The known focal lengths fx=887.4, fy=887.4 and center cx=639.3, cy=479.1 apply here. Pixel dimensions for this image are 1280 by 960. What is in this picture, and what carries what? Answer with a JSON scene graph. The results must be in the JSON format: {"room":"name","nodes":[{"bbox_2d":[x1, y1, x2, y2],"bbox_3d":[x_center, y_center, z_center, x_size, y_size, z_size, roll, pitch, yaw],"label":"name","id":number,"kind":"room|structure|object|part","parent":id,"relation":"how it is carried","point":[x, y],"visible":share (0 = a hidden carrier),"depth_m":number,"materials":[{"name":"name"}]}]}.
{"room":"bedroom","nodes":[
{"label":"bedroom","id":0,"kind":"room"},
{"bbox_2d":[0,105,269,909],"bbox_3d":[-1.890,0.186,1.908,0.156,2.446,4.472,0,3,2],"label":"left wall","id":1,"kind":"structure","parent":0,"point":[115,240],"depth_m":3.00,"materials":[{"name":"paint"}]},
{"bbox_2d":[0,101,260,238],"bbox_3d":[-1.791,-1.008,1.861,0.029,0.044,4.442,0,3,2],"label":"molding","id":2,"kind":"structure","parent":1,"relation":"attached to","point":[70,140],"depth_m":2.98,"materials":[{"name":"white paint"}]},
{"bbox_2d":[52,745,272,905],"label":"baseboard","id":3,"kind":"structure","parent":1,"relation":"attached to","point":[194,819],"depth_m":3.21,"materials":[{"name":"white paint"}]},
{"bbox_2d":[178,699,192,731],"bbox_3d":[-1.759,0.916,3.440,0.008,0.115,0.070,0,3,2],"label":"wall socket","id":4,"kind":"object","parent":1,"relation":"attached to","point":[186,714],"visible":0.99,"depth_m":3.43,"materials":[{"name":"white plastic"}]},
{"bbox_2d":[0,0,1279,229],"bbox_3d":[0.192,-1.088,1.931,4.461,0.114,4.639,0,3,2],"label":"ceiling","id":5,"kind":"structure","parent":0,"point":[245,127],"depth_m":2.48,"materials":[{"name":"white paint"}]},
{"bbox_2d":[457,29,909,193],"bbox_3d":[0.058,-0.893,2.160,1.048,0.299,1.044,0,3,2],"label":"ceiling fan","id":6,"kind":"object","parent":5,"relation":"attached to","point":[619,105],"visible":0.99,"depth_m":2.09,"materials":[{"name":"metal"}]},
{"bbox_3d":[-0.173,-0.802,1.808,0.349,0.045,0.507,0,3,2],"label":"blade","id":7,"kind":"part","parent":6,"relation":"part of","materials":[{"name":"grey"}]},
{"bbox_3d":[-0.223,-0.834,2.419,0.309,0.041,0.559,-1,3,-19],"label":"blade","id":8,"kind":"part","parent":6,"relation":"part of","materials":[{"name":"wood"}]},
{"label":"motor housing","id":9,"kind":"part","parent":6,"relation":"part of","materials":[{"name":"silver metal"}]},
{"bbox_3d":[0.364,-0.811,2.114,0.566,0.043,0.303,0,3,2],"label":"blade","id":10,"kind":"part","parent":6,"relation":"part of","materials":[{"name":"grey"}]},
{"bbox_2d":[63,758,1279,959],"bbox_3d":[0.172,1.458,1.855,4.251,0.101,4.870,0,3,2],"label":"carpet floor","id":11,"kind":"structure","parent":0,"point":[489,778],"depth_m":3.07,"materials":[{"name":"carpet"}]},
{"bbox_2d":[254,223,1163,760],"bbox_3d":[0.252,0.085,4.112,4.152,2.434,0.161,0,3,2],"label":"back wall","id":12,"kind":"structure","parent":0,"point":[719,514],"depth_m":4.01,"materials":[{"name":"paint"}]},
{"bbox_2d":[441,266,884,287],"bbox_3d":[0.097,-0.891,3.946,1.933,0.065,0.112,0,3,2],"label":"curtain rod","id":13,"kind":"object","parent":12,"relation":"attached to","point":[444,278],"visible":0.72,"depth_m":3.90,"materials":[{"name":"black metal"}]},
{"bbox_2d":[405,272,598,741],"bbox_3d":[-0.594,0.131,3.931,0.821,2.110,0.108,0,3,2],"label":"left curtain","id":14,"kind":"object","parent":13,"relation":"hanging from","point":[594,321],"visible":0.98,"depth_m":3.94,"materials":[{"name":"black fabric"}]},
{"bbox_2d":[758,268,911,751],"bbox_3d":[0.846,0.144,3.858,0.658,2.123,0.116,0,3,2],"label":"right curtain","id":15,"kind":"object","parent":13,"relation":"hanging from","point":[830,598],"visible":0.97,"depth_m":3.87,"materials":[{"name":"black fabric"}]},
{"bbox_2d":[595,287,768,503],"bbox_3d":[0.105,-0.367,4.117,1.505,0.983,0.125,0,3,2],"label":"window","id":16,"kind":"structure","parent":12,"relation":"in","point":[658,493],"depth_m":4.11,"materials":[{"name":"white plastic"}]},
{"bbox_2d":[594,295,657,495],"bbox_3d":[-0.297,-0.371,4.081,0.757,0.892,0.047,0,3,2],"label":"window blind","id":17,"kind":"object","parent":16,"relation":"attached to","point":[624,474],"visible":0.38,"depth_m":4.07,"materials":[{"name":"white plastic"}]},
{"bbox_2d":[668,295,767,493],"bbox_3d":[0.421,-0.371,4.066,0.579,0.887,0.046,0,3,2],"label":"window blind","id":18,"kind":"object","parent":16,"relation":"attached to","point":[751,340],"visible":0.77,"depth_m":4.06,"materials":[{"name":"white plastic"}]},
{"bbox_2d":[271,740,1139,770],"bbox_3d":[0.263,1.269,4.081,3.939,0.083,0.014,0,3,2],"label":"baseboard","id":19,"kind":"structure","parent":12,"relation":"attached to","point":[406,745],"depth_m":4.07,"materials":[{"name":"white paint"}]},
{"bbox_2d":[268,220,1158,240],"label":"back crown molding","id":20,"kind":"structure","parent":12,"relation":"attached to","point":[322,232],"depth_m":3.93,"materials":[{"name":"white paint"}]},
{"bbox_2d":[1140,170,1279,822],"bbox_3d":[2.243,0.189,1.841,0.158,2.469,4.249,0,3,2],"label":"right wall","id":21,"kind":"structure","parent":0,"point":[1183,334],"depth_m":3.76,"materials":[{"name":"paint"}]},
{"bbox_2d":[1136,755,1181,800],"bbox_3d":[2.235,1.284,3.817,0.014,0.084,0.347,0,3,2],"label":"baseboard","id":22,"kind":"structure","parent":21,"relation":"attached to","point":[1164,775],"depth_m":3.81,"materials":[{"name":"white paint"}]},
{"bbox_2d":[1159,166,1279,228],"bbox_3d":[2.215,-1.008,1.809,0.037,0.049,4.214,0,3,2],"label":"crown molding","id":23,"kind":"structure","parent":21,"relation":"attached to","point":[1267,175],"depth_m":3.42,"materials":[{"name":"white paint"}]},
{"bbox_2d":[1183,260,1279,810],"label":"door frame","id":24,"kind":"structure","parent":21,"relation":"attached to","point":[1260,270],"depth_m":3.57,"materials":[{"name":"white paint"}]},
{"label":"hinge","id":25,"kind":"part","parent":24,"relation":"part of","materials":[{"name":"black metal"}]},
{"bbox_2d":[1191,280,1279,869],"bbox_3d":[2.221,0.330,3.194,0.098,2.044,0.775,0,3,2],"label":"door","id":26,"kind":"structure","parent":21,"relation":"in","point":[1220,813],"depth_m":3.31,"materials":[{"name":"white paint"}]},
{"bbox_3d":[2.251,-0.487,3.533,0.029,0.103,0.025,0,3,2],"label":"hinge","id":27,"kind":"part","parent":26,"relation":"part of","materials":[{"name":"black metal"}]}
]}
::::::::::
# How to complete this task
Each record should be repeated in full, exactly as it is written.

# Solution for this exercise
The known focal lengths fx=887.4, fy=887.4 and center cx=639.3, cy=479.1 apply here. Pixel dimensions for this image are 1280 by 960. What is in this picture, and what carries what? Answer with a JSON scene graph. The results must be in the JSON format: {"room":"name","nodes":[{"bbox_2d":[x1, y1, x2, y2],"bbox_3d":[x_center, y_center, z_center, x_size, y_size, z_size, roll, pitch, yaw],"label":"name","id":number,"kind":"room|structure|object|part","parent":id,"relation":"how it is carried","point":[x, y],"visible":share (0 = a hidden carrier),"depth_m":number,"materials":[{"name":"name"}]}]}.
{"room":"bedroom","nodes":[
{"label":"bedroom","id":0,"kind":"room"},
{"bbox_2d":[0,105,269,909],"bbox_3d":[-1.890,0.186,1.908,0.156,2.446,4.472,0,3,2],"label":"left wall","id":1,"kind":"structure","parent":0,"point":[115,240],"depth_m":3.00,"materials":[{"name":"paint"}]},
{"bbox_2d":[0,101,260,238],"bbox_3d":[-1.791,-1.008,1.861,0.029,0.044,4.442,0,3,2],"label":"molding","id":2,"kind":"structure","parent":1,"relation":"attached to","point":[70,140],"depth_m":2.98,"materials":[{"name":"white paint"}]},
{"bbox_2d":[52,745,272,905],"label":"baseboard","id":3,"kind":"structure","parent":1,"relation":"attached to","point":[194,819],"depth_m":3.21,"materials":[{"name":"white paint"}]},
{"bbox_2d":[178,699,192,731],"bbox_3d":[-1.759,0.916,3.440,0.008,0.115,0.070,0,3,2],"label":"wall socket","id":4,"kind":"object","parent":1,"relation":"attached to","point":[186,714],"visible":0.99,"depth_m":3.43,"materials":[{"name":"white plastic"}]},
{"bbox_2d":[0,0,1279,229],"bbox_3d":[0.192,-1.088,1.931,4.461,0.114,4.639,0,3,2],"label":"ceiling","id":5,"kind":"structure","parent":0,"point":[245,127],"depth_m":2.48,"materials":[{"name":"white paint"}]},
{"bbox_2d":[457,29,909,193],"bbox_3d":[0.058,-0.893,2.160,1.048,0.299,1.044,0,3,2],"label":"ceiling fan","id":6,"kind":"object","parent":5,"relation":"attached to","point":[619,105],"visible":0.99,"depth_m":2.09,"materials":[{"name":"metal"}]},
{"bbox_3d":[-0.173,-0.802,1.808,0.349,0.045,0.507,0,3,2],"label":"blade","id":7,"kind":"part","parent":6,"relation":"part of","materials":[{"name":"grey"}]},
{"bbox_3d":[-0.223,-0.834,2.419,0.309,0.041,0.559,-1,3,-19],"label":"blade","id":8,"kind":"part","parent":6,"relation":"part of","materials":[{"name":"wood"}]},
{"label":"motor housing","id":9,"kind":"part","parent":6,"relation":"part of","materials":[{"name":"silver metal"}]},
{"bbox_3d":[0.364,-0.811,2.114,0.566,0.043,0.303,0,3,2],"label":"blade","id":10,"kind":"part","parent":6,"relation":"part of","materials":[{"name":"grey"}]},
{"bbox_2d":[63,758,1279,959],"bbox_3d":[0.172,1.458,1.855,4.251,0.101,4.870,0,3,2],"label":"carpet floor","id":11,"kind":"structure","parent":0,"point":[489,778],"depth_m":3.07,"materials":[{"name":"carpet"}]},
{"bbox_2d":[254,223,1163,760],"bbox_3d":[0.252,0.085,4.112,4.152,2.434,0.161,0,3,2],"label":"back wall","id":12,"kind":"structure","parent":0,"point":[719,514],"depth_m":4.01,"materials":[{"name":"paint"}]},
{"bbox_2d":[441,266,884,287],"bbox_3d":[0.097,-0.891,3.946,1.933,0.065,0.112,0,3,2],"label":"curtain rod","id":13,"kind":"object","parent":12,"relation":"attached to","point":[444,278],"visible":0.72,"depth_m":3.90,"materials":[{"name":"black metal"}]},
{"bbox_2d":[405,272,598,741],"bbox_3d":[-0.594,0.131,3.931,0.821,2.110,0.108,0,3,2],"label":"left curtain","id":14,"kind":"object","parent":13,"relation":"hanging from","point":[594,321],"visible":0.98,"depth_m":3.94,"materials":[{"name":"black fabric"}]},
{"bbox_2d":[758,268,911,751],"bbox_3d":[0.846,0.144,3.858,0.658,2.123,0.116,0,3,2],"label":"right curtain","id":15,"kind":"object","parent":13,"relation":"hanging from","point":[830,598],"visible":0.97,"depth_m":3.87,"materials":[{"name":"black fabric"}]},
{"bbox_2d":[595,287,768,503],"bbox_3d":[0.105,-0.367,4.117,1.505,0.983,0.125,0,3,2],"label":"window","id":16,"kind":"structure","parent":12,"relation":"in","point":[658,493],"depth_m":4.11,"materials":[{"name":"white plastic"}]},
{"bbox_2d":[594,295,657,495],"bbox_3d":[-0.297,-0.371,4.081,0.757,0.892,0.047,0,3,2],"label":"window blind","id":17,"kind":"object","parent":16,"relation":"attached to","point":[624,474],"visible":0.38,"depth_m":4.07,"materials":[{"name":"white plastic"}]},
{"bbox_2d":[668,295,767,493],"bbox_3d":[0.421,-0.371,4.066,0.579,0.887,0.046,0,3,2],"label":"window blind","id":18,"kind":"object","parent":16,"relation":"attached to","point":[751,340],"visible":0.77,"depth_m":4.06,"materials":[{"name":"white plastic"}]},
{"bbox_2d":[271,740,1139,770],"bbox_3d":[0.263,1.269,4.081,3.939,0.083,0.014,0,3,2],"label":"baseboard","id":19,"kind":"structure","parent":12,"relation":"attached to","point":[406,745],"depth_m":4.07,"materials":[{"name":"white paint"}]},
{"bbox_2d":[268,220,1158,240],"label":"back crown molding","id":20,"kind":"structure","parent":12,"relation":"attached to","point":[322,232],"depth_m":3.93,"materials":[{"name":"white paint"}]},
{"bbox_2d":[1140,170,1279,822],"bbox_3d":[2.243,0.189,1.841,0.158,2.469,4.249,0,3,2],"label":"right wall","id":21,"kind":"structure","parent":0,"point":[1183,334],"depth_m":3.76,"materials":[{"name":"paint"}]},
{"bbox_2d":[1136,755,1181,800],"bbox_3d":[2.235,1.284,3.817,0.014,0.084,0.347,0,3,2],"label":"baseboard","id":22,"kind":"structure","parent":21,"relation":"attached to","point":[1164,775],"depth_m":3.81,"materials":[{"name":"white paint"}]},
{"bbox_2d":[1159,166,1279,228],"bbox_3d":[2.215,-1.008,1.809,0.037,0.049,4.214,0,3,2],"label":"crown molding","id":23,"kind":"structure","parent":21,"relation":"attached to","point":[1267,175],"depth_m":3.42,"materials":[{"name":"white paint"}]},
{"bbox_2d":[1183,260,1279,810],"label":"door frame","id":24,"kind":"structure","parent":21,"relation":"attached to","point":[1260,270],"depth_m":3.57,"materials":[{"name":"white paint"}]},
{"label":"hinge","id":25,"kind":"part","parent":24,"relation":"part of","materials":[{"name":"black metal"}]},
{"bbox_2d":[1191,280,1279,869],"bbox_3d":[2.221,0.330,3.194,0.098,2.044,0.775,0,3,2],"label":"door","id":26,"kind":"structure","parent":21,"relation":"in","point":[1220,813],"depth_m":3.31,"materials":[{"name":"white paint"}]},
{"bbox_3d":[2.251,-0.487,3.533,0.029,0.103,0.025,0,3,2],"label":"hinge","id":27,"kind":"part","parent":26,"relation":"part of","materials":[{"name":"black metal"}]}
]}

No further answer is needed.